• **TASK GOAL**:
What lines in the records below include the word "page"? Return each one.

===== AVAILABLE RECORDS =====

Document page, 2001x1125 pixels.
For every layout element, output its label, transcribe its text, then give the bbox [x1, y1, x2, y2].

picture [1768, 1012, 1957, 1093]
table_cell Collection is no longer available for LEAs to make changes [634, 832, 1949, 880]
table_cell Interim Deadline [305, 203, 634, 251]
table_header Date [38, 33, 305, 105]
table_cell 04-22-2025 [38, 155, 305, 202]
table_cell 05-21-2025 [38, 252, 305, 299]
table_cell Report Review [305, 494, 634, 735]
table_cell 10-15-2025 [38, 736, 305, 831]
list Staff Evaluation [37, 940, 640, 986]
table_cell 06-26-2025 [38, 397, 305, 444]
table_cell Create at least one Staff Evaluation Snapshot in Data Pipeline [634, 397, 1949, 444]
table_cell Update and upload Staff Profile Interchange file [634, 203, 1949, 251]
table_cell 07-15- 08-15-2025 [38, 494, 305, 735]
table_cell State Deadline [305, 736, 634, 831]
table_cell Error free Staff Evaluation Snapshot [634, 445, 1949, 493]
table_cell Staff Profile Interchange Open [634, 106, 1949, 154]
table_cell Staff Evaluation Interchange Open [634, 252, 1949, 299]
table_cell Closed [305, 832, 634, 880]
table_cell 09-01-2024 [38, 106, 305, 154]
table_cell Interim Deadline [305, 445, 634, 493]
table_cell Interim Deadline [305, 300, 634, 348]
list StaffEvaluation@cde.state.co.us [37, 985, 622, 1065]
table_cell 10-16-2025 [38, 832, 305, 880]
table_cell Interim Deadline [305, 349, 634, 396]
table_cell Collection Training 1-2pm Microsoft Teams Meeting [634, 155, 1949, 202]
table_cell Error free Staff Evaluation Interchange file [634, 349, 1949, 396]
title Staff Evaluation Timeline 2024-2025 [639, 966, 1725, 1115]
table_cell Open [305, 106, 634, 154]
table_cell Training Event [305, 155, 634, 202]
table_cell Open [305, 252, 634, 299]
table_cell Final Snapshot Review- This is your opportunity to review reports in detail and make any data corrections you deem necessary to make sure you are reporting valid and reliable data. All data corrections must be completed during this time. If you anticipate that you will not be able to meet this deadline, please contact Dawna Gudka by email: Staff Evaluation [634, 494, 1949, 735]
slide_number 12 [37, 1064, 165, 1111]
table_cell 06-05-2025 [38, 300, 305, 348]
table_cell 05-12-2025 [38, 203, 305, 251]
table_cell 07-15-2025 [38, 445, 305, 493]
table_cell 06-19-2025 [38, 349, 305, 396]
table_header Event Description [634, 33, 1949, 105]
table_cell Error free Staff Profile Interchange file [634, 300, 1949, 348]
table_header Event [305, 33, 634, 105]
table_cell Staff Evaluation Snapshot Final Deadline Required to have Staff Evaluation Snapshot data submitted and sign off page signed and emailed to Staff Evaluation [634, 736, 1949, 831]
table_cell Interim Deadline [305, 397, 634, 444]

=====

• **SOLUTION FOR THIS EXERCISE**:
Document page, 2001x1125 pixels.
table_cell Staff Evaluation Snapshot Final Deadline Required to have Staff Evaluation Snapshot data submitted and sign off page signed and emailed to Staff Evaluation [634, 736, 1949, 831]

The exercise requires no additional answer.